◆ QUESTIONS TO ANSWER:
a) Translate this sentence from the Ghatasthapana text into Spanish: "Water is sprinkled so that the seeds get enough moisture to thrive and germinate."
b) Repeat word for word the passage of the Ghatasthapana text starting with "Chitra Nakshatra Begins" and going on through "thrive and germinate.".

◆ PAGE TEXT:
Sharad Navratri coincides with Durga Puja festivity which is a 5-day long festival, widely celebrated across the globe. It is a major festival for Bengali community. This year it begins from October 22 to 26 respectively. 

Ashwina Ghatasthapana on Saturday, October 17, 2020

Ghatasthapana Muhurat – 06:23 AM to 10:12 AM

Duration – 03 Hours 49 Mins

Ghatasthapana Abhijit Muhurat – 11:43 AM to 12:29 PM

Duration – 00 Hours 46 Mins

Ghatasthapana Muhurta falls on Pratipada Tithi

Ghatasthapana Muhurta falls during prohibited Chitra Nakshatra

Pratipada Tithi Begins – 01:00 AM on Oct 17, 2020

Pratipada Tithi Ends – 09:08 PM on Oct 17, 2020

Chitra Nakshatra Begins – 02:58 PM on Oct 16, 2020

Chitra Nakshatra Ends – 11:52 AM on Oct 17, 2020

(according to drikpanchang.com)

On the first day of Navratri, Ghatasthapana ritual takes place, marking the beginning of the festival. It invokes the Goddess Shakti before the 9-day puja begins.

Here’s how to prepare for the Ghatasthapana:

A shallow utensil with a wide mouth made of clay is often used as the base. Three layers of each of mud and seeds of Sapta Dhanya / Navadhanya (seven or nine different grains) are scattered in the pan. Water is sprinkled so that the seeds get enough moisture to thrive and germinate.

A Kalash (made of brass/copper or silver) smaller than the mouth of the claypan is filled with Ganga Jal or regular clean water. A few currency coins, supari, Akshat (Raw rice mixed with turmeric powder) and Durva grass are put in the water. Then five leaves of the mango tree are placed around the neck of the Kalash. And finally, the neck of the Kalash is covered by placing a coconut with its fibre protruding upward. Some people put raw rice, coins, dried turmeric fruit and kumkum in the Kalash instead of water.

◆ RECORDS PROVIDED:
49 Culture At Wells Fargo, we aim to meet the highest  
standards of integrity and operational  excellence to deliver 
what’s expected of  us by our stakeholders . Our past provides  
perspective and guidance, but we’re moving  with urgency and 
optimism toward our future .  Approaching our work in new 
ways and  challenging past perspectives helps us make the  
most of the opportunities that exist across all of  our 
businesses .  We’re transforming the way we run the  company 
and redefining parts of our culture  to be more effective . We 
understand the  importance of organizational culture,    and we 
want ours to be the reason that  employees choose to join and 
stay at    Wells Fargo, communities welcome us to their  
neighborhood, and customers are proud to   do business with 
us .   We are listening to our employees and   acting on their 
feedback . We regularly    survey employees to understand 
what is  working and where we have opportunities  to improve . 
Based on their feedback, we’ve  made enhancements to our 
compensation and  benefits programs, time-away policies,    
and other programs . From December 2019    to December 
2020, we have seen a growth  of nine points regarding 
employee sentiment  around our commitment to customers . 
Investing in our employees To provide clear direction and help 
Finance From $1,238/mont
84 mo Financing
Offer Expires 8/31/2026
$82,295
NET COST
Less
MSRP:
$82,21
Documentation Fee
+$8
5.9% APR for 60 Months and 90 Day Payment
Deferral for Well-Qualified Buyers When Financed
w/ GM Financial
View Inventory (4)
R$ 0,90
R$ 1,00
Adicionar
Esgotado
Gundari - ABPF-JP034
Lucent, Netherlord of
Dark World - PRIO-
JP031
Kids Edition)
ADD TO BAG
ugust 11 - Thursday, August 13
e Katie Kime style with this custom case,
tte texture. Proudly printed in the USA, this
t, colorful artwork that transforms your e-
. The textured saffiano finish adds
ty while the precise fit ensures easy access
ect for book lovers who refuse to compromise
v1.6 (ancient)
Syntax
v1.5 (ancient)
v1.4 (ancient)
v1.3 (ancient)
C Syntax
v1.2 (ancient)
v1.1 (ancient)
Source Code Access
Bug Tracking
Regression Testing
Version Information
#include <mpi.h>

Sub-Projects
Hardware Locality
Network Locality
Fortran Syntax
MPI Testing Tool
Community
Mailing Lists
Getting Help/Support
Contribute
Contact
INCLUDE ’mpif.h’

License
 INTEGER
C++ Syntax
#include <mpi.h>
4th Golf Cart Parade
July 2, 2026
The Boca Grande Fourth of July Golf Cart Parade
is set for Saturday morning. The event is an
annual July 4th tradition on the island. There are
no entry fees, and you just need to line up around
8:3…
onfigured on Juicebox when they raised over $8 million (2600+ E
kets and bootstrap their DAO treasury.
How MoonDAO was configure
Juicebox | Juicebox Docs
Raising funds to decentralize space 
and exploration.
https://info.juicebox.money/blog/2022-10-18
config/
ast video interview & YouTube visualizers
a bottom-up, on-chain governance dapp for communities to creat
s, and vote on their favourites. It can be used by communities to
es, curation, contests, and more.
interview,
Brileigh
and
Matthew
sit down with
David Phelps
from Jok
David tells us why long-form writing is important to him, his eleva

◆ TASK RESPONSES:
a) Se rocía agua para que las semillas reciban suficiente humedad para prosperar y germinar.

b)
Chitra Nakshatra Begins – 02:58 PM on Oct 16, 2020

Chitra Nakshatra Ends – 11:52 AM on Oct 17, 2020

(according to drikpanchang.com)

On the first day of Navratri, Ghatasthapana ritual takes place, marking the beginning of the festival. It invokes the Goddess Shakti before the 9-day puja begins.

Here’s how to prepare for the Ghatasthapana:

A shallow utensil with a wide mouth made of clay is often used as the base. Three layers of each of mud and seeds of Sapta Dhanya / Navadhanya (seven or nine different grains) are scattered in the pan. Water is sprinkled so that the seeds get enough moisture to thrive and germinate.